A Catolicidade da Igreja
Trad.: Pe. Pedro Oliveira Junior
9. A nova realidade
O nome grego ekklesia adotado pelos primitivos cristãos para denotar a nova realidade na qual eles tinham consciência de estarem participando, presumia e sugeria uma concepção bem definida do que a Igreja realmente era. Adotada sob a influência óbvia do uso septuaginto, essa palavra acentuava, antes de tudo, a continuidade orgânica das duas promessas divinas. A existência cristã foi concebida na perspectiva sagrada da preparação e realização messiânica (Hb 1:1-2). Uma teologia da História muito definida estava implicada aí. A Igreja era o verdadeiro Israel, o novo povo escolhido de Deus, "A geração eleita, o sacerdócio real, a nação santa, o povo adquirido" (1Pe 2,9). Ou melhor, ela, a fiel remanescente, escolhida dentre o antigo povo (Lc 12,32 "pequenino rebanho" parece significar precisamente o "remanescente," reconstituído, redimido e re-consagrado). E, todas as nações da terra, gregos e bárbaros, deveriam ser cooptadas e enxertadas nesse novo povo de Deus pelo chamado de Deus (esse foi o tema principal de São Paulo em Romanos e Gálatas, cf. Ef 2).
Já no Velho Testamento a palavra ekklisía (tradução em grego do hebreu Qahal) implicava numa especial ênfase na fundamental unidade do povo escolhido, concebida como um sagrado todo e essa unidade estava enraizada mais no mistério da divina eleição do que em qualquer característica "natural." Essa ênfase só poderia ser confirmada pela influência suplementar do uso helenístico da palavra ekklisía significando usualmente uma assembléia do povo soberano numa cidade, uma congregação geral de todos cidadãos regulares. Aplicada à nova existência cristã, a palavra manteve sua conotação tradicional. A Igreja era ambos, o povo e a cidade. Uma especial ênfase tem sido posta na unidade orgânica dos cristãos.

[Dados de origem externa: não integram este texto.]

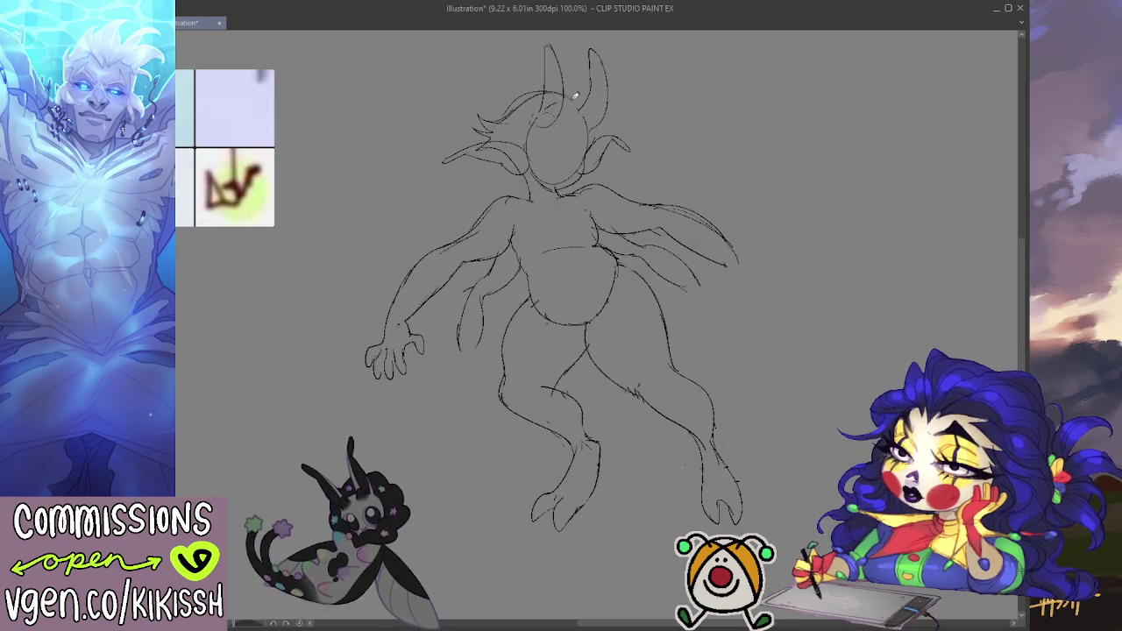
left_click_drag(536, 109, 552, 95)
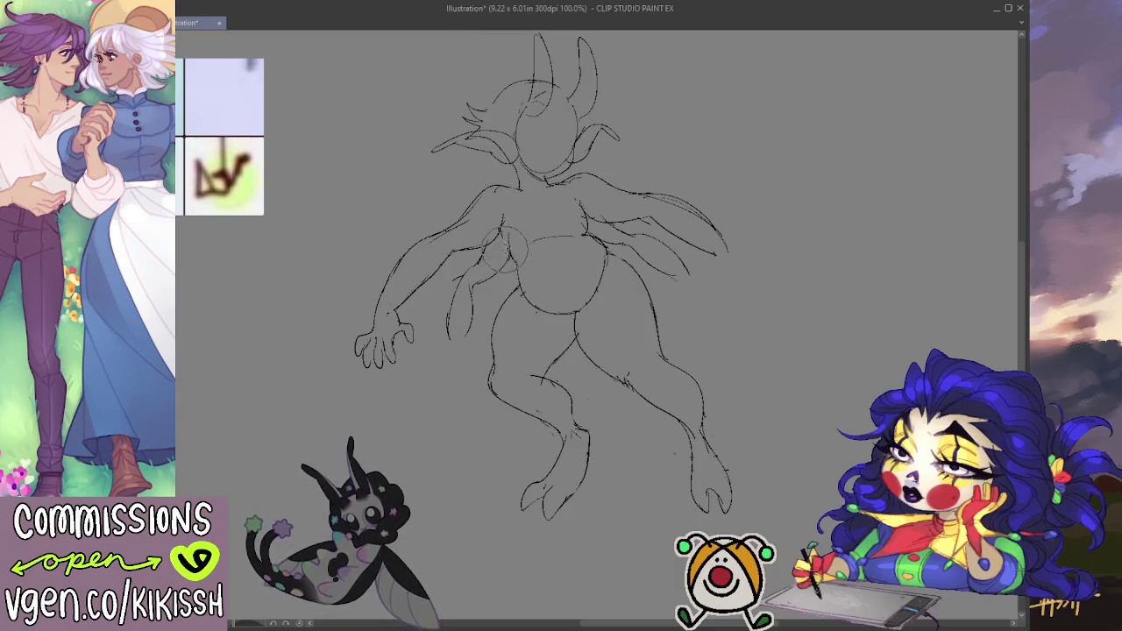
mouse_move(663, 233)
left_mouse_down()
mouse_move(685, 223)
mouse_move(683, 243)
left_mouse_up()
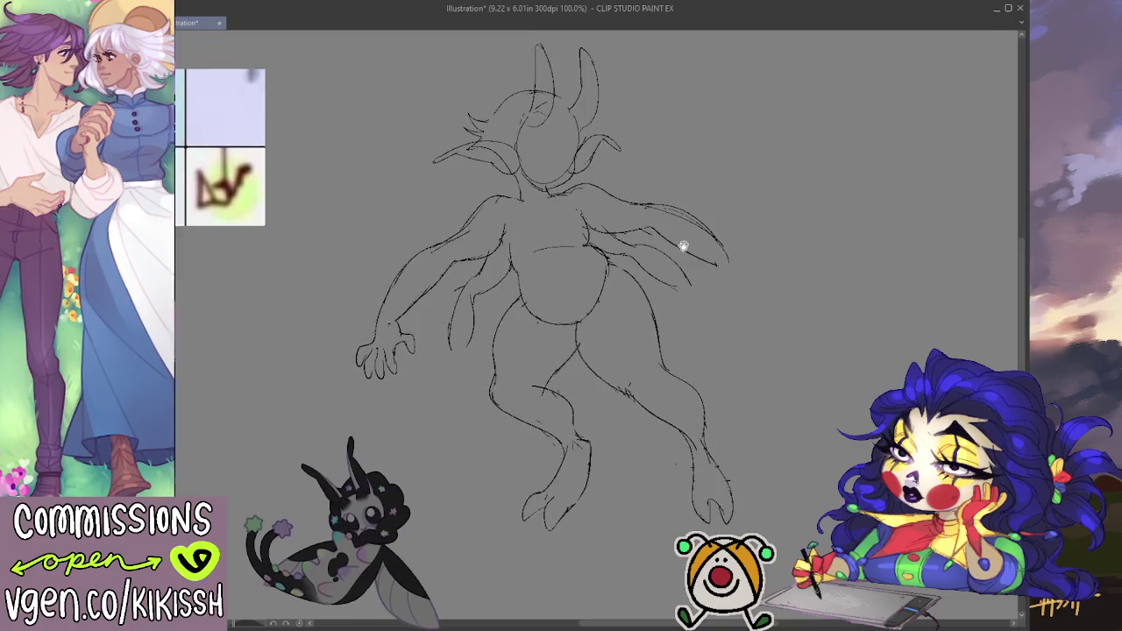
key("h")
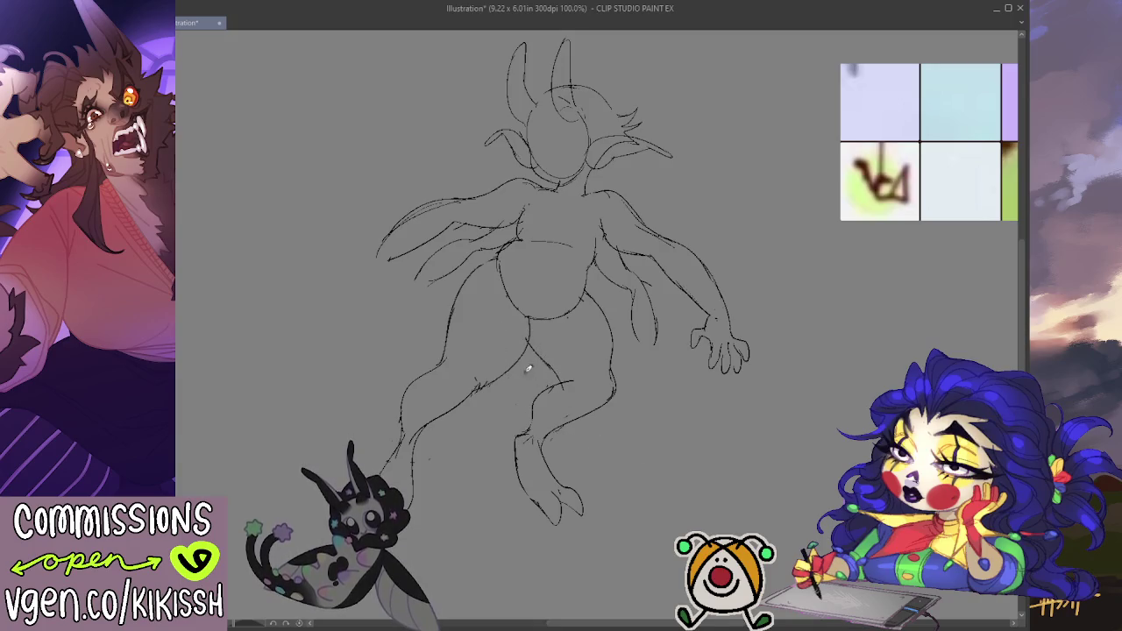
- Sketch a curling tail from the legs on the flipped canvas, then flip back and undo it
mouse_move(523, 353)
left_mouse_down()
mouse_move(704, 471)
mouse_move(571, 427)
left_mouse_up()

O cristianismo desde seu início existiu como uma realidade corporativa, como uma comunidade. Ser cristão significa justamente pertencer à comunidade. Ninguém pode ser cristão por si próprio, como um indivíduo isolado, mas só junto com os "irmãos," em uma "junção" com eles. Unus Christianus-nullus Christianus - (um cristão-nenhum cristão). Convicção pessoal ou mesmo uma regra de vida não faz de alguém um cristão. A existência cristã implica e presume numa incorporação, numa participação como membro da comunidade. Isso tem que ser qualificado imediatamente: na comunidade apostólica, isto é, em comunhão com os doze e com a mensagem deles. A "comunidade" cristã foi reunida e constituída pelo próprio Jesus Cristo "nos dias de sua carne," e foi dada a ela por Ele pelo menos uma constituição provisória pela eleição e indicação dos doze, a quem Ele deu o nome (ou melhor o título) de seus "mensageiros" ou "embaixadores" (ver Lc 6,13: "a quem também deu o nome de apóstolos"). Quanto ao "envio" dos doze não foi só uma missão, mas precisamente uma comissão, para a qual eles foram investidos com um poder (Mc 3,15; Mt 10,1; Lc 9,1). Em todo caso, como as "testemunhas" indicadas do senhor (Lc 24,48; At 1,8) os doze somente foram intituladas a assegurar a continuidade tanto da mensagem cristã quanto da vida em comunidade. Portanto, comunhão com os apóstolos foi uma nota básica da primitiva "Igreja de Deus" em Jerusalém (At 2,42 koinonia).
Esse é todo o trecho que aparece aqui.